Uhlenhorst ist eine vergleichsweise teure Wohngegend. Da sich der Name ursprünglich auf eine geografische Bezeichnung bezieht, wohnt man nicht in Uhlenhorst, sondern auf der Uhlenhorst.
Inhaltsverzeichnis |
Die Uhlenhorst liegt östlich der Außenalster (linkes Alsterufer) und grenzt an die Stadtteile Barmbek, Winterhude und Hohenfelde.
Das Gelände der Uhlenhorst musste zunächst aufgeschüttet werden, bevor es bebaut werden konnte. Der Hofwegkanal , der Winterhuder Kanal, und der erste Abschnitt des Osterbekkanals wurden zur Entwässerung angelegt. Das im Krieg zerstörte Uhlenhorster Fährhaus war ein bekanntes Ausflugziel.

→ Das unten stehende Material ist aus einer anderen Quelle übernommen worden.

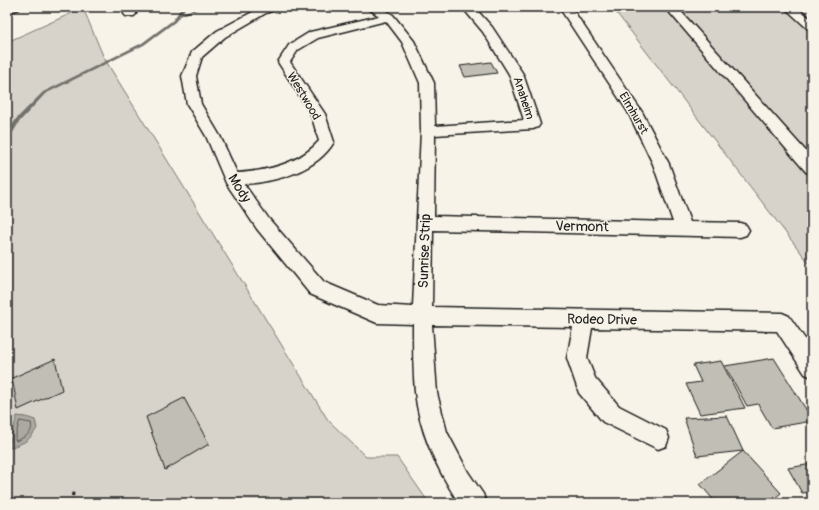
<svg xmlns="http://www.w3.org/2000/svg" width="819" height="510" font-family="Pangolin,sans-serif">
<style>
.green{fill:#d7d3cb;stroke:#7a7874}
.water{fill:#aca9a2;stroke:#72716c}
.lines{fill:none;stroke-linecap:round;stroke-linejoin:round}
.shore{stroke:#565452;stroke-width:1}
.stream{fill:#72716c;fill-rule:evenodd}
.building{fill:#c0beb5;stroke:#1c1c1c}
.street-casing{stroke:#1c1c1c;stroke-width:3}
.path{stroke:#1c1c1c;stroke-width:3;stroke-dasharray:3.5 3.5;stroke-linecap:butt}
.street{fill:#f7f3e8;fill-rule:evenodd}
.labels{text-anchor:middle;stroke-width:3;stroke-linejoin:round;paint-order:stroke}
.far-street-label{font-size:12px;fill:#1c1c1c;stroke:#f7f3e8}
.street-label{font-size:14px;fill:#1c1c1c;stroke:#f7f3e8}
</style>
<rect width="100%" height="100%" fill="#f7f3e8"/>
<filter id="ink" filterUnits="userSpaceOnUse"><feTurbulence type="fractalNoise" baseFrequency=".025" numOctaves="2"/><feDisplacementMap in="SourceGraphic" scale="8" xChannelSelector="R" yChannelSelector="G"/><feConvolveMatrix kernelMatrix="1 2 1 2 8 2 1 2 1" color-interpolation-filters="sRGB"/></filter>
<g filter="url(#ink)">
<!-- green -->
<g class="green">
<polygon points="612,7 812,7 812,267"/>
<polygon points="83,8 104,58 328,420 366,457 397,457 429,503 7,503 7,42"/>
</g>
<!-- water -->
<path class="water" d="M 17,416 L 26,417 L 35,420 L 37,428 C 29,442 22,444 8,448 Z"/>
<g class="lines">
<!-- shore -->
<path class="shore" d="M 20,421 L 31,423 C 34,434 24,437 16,441 L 15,439 Z"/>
<!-- stream -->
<polygon class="stream" points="182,7 186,7 182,13 199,7 204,7 180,16 175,22 144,45 45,94 20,121 9,139 7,140 7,134 16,119 43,92 142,43 173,20"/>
</g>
<!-- building -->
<g class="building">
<polygon points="491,62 497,73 465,77 460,66"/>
<polygon points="774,358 812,419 812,421 772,428 758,404 747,406 725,366"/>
<polygon points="55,359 62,390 18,410 12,378"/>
<polygon points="721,361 745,408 700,414 686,384 701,382 693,365"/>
<polygon points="184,398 209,444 165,470 146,417"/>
<polygon points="727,416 743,451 697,456 684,418"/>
<polygon points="743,451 781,493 769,503 716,503 700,484"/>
<polygon points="812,464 812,492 802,493 788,468"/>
</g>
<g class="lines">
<!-- street casing -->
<g class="street-casing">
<g id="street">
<polygon points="7,7 21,7 19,9 7,13"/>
<polygon points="124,7 136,7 136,14 134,16 126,16 124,14"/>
<path d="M 262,7 L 279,7 L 277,9 L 266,13 L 225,37 L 202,57 L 196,76 L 201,104 L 220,136 L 237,173 C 267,171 299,164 319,141 L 311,114 L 278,62 L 289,45 L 310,32 L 379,16 L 366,7 L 380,7 L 393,15 L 414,41 L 434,83 L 435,126 L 524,120 L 509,74 L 483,32 L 462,7 L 474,7 L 492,27 L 523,74 L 540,124 L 538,127 L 533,129 L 435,135 L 434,216 L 673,222 L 653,164 L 628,112 L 559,7 L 571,7 L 642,112 L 669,164 L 690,222 L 740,223 L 746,225 L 749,230 L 746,235 L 740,237 L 433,230 L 432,307 L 782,313 L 789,316 L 812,349 L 812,377 L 805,374 L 777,331 L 592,328 L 587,358 L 595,378 L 619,406 L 666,430 L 669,438 L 666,446 L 658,449 L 603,422 L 579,393 L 567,358 L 573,327 L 432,325 L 437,393 L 447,432 L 468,472 L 483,494 L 486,503 L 459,503 C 438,471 419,431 415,392 C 413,370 413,347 413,324 L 377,323 L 310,294 L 257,229 L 226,183 L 206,136 L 187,104 L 182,76 L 192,52 L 217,31 ZM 386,21 L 402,42 L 420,83 L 421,131 L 413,307 L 378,305 L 324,282 L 269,219 L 244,184 C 276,182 317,171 334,142 L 325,114 L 290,62 L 298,50 L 318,38 Z"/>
<polygon points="665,7 677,7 812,158 812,174 806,172"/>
<polygon points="784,7 797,7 812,20 812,30 808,29"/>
</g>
</g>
<!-- path -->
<polyline class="path" points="72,503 73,492"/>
<!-- street -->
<use href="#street" class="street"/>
</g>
</g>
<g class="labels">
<!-- far-street labels -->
<g class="far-street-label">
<text transform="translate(304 96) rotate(59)" y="4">Westwood</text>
<text transform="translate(524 98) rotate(72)" y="4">Anaheim</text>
<text transform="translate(634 113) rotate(60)" y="4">Elmhurst</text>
</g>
<!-- street labels -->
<g class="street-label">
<text transform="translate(240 188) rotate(58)" y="5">Mody</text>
<text transform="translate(582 226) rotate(1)" y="5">Vermont</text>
<text transform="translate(424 251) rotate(-88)" y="5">Sunrise Strip</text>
<text transform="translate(602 319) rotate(1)" y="5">Rodeo Drive</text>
</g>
</g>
<!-- margin -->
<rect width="819" height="510" fill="none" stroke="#f7f3e8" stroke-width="24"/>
<rect x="12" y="12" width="795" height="486" fill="none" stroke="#1c1c1c" stroke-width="1.5" filter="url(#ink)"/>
</svg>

Im Jahre 1892 werden die Ersten Internationalen Tennis-Meisterschaften von Deutschland auf die Initiative des C. August von der Meden auf der Anlage des "Eisbahnvereins auf der Uhlenhorst" (heute Anlage des Klipper THC) ausgetragen. Heute finden diese Meisterschaften in Hamburg-Rotherbaum statt.
Das Ernst Deutsch Theater und das Englische Theater (The English Theatre) befinden sich am Friedrich-Schütter-Platz, wo auch die stilvolle U-Bahn-Haltestelle „Mundsburg“ (Linie U2) aus dem Jahr 1912 steht. Am Kuhmühlenteich steht die 1886 erbaute evangelische Sankt-Gertrud-Kirche, ein Backsteingotik-Bau. Am Ufer der Außenalster verläuft ein breiter Sandwanderweg mit vielen Bänken. Hier liegen auch der Feenteich und die 1961 erbaute Imam-Ali-Moschee.